■ Fragmento del texto
►
Ayer fue un día histórico para Barcelona: los turistas no matan Barcelona, mueren por ella. A las seis de la tarde, cuando las redes ya difundían vídeos y fotografías escalofriantes, la Sagrada Família era un business as usual: turistas chasqueados porque las entradas están agotadas y turistas guardando cola.

¿No es acaso el triunfo de la consigna occidental de que los terroristas “no lograrán cambiar nuestro modo de vida”?

–¿No hay entradas para hoy? Vaya.

Es una familia francesa: matrimonio y dos hijos. Han llegado hoy en coche a Barcelona desde Montpellier y el periodista cree que ignoran lo sucedido.

–Sí, sí, ya lo sabemos. ¿Dónde podemos cenar hoy de tapas, por el centro? Nos han hablado del paseo de Gràcia...
◄
■ Datos proporcionados
►
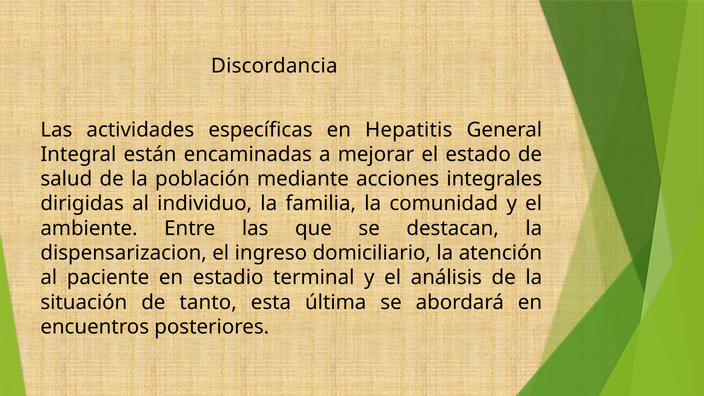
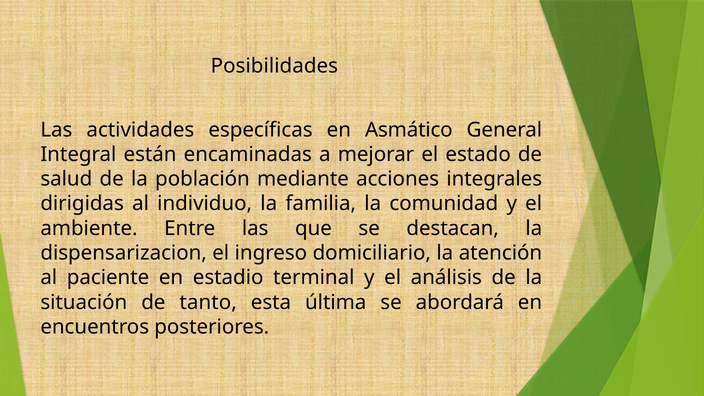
Discordancia: Discordancia -> Posibilidades
Hepatitis: Hepatitis -> Asmático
◄
■ Indicación
Devuelve sin ningún cambio la parte del texto sobre Barcelona que comienza en "Es una familia" y termina en "paseo de Gràcia...". Los datos proceden de otra fuente distinta del texto.

■ Respuesta
Es una familia francesa: matrimonio y dos hijos. Han llegado hoy en coche a Barcelona desde Montpellier y el periodista cree que ignoran lo sucedido.

–Sí, sí, ya lo sabemos. ¿Dónde podemos cenar hoy de tapas, por el centro? Nos han hablado del paseo de Gràcia...